Moral utility is a somewhat, but not entirely, outdated concept in patent law—that an invention designed for an immoral purpose should not be patentable.

The man behind moral utility is widely believed to be Supreme Court Justice Joseph Story, who came up with the concept while riding circuit in Massachusetts in 1817. He said that utility could not be found in inventions that "poison people, or promote debauchery, or facilitate private assassination."

Moral utility was used to invalidate many gambling machine patents in the 19th and early 20th centuries. A number of other patents were invalidated simply because they could be used for gambling—inventions like coin return devices and horse racing games. However, by the 1970s, gambling machines were routinely receiving patents despite the moral utility arguments.

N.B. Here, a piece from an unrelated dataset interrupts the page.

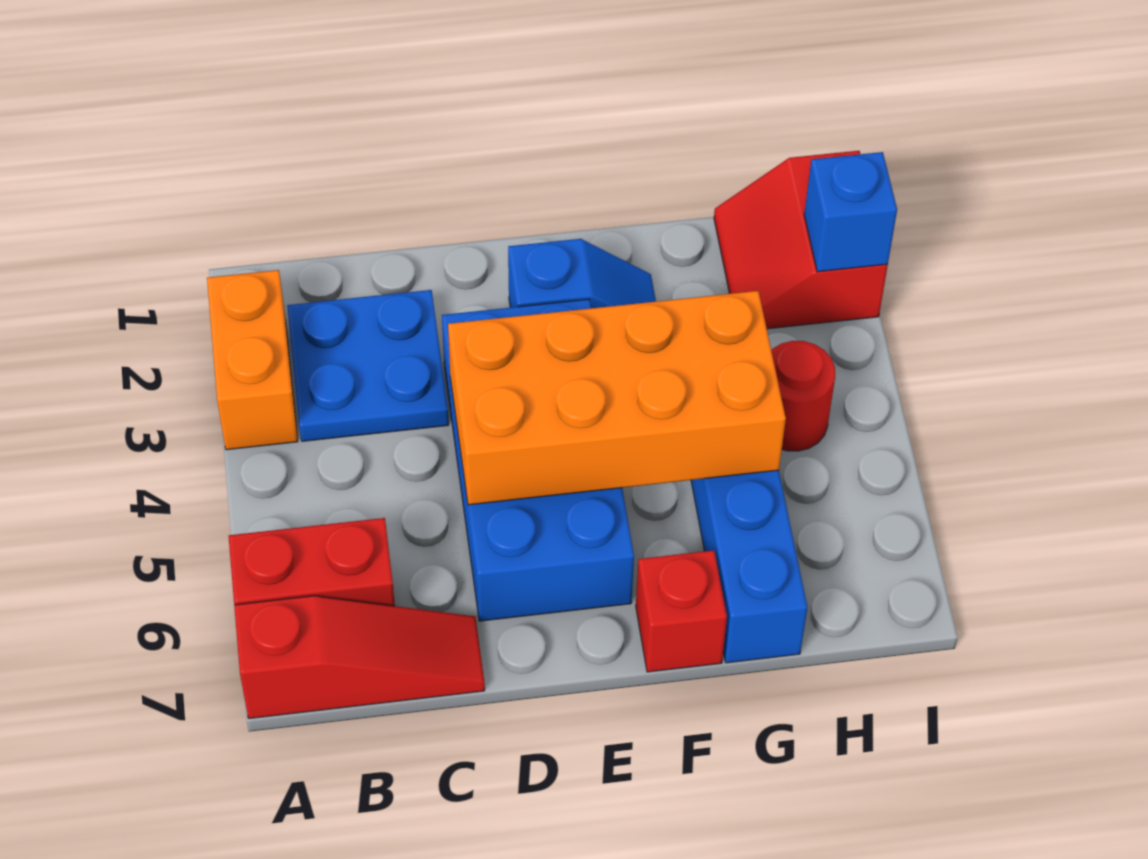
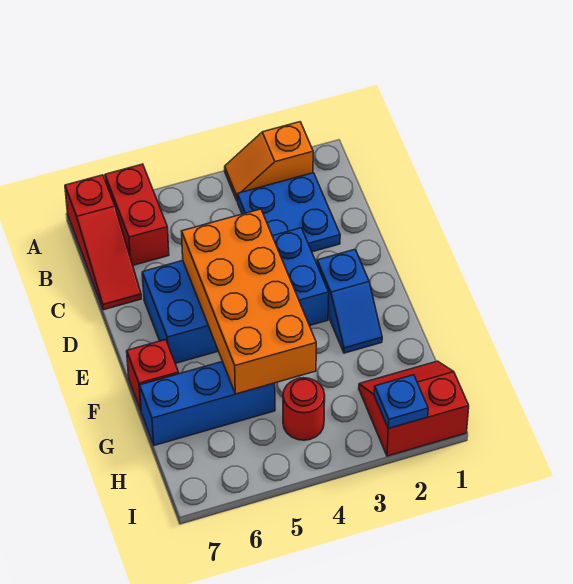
orange 1x2 brick [207,270,298,450] -> orange 1x2 slope [225,122,313,200]
blue 1x1 brick [804,152,897,272] -> blue 1x1 plate [374,375,428,429]

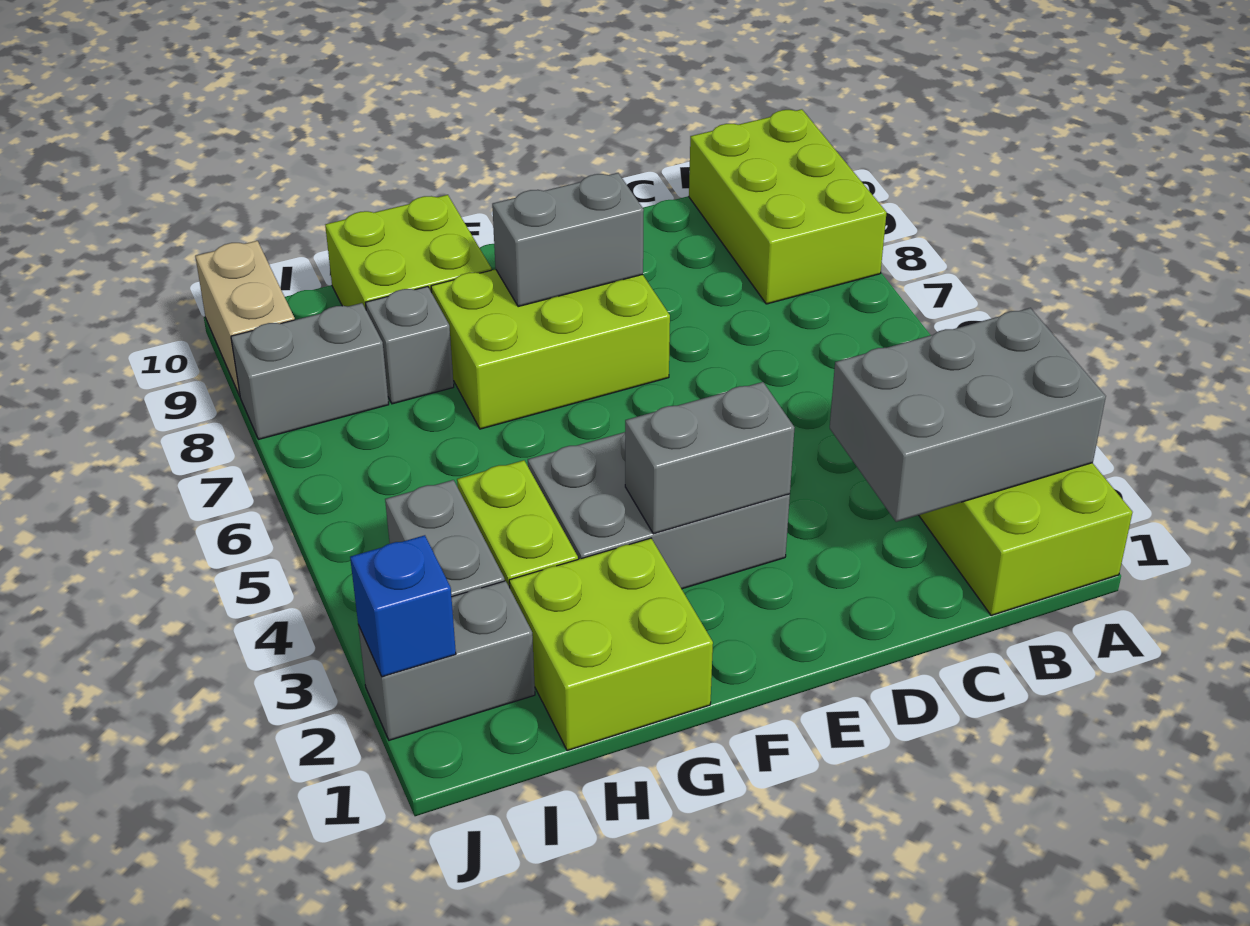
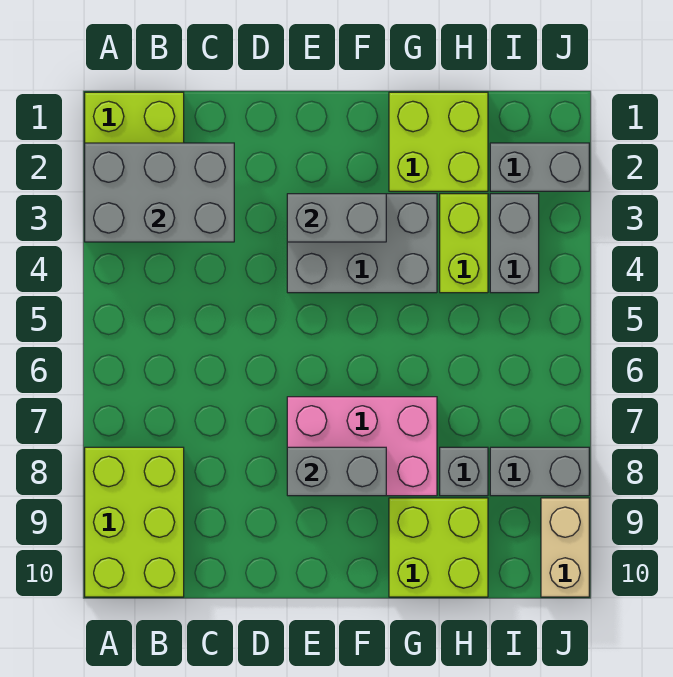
lime 2x3 brick [431,269,670,429] -> pink 2x3 brick [287,397,437,496]
blue 1x1 brick [350,535,456,677] -> none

For many years, moral utility was also used to deny patents that were fraudulent in some way. One well-known early example was a patent for seamless stockings with fake seams: at the time (the 1920s), stockings with seams were widely viewed to be higher-quality than seamless stockings, so the fake seams were seen as an attempt to defraud consumers. This line of jurisprudence ended in 1999, when the Federal Circuit upheld a patent for the Juicy Whip machine. The Juicy Whip is a lemonade dispenser which circulates an inert yellow liquid inside a visible tank while dispensing actual lemonade from a hidden tank below the counter: the Federal Circuit said that deceptiveness should not affect the utility of an invention.

In the old days, patents were also denied to medicines that had questionable safety. Today, the Patent Office leaves such issues to the judgment of the FDA, and does not deny drug patents on the basis that the drug is unsafe.

An obvious problem with the doctrine is that the morality of an invention is in the eye of the beholder. And besides that, many inventions have unintended consequences. The television and the automobile have had many negative effects on American society, but at the time they were introduced, who would have foreseen such effects? These are arguments that keep moral utility out of most patent cases today.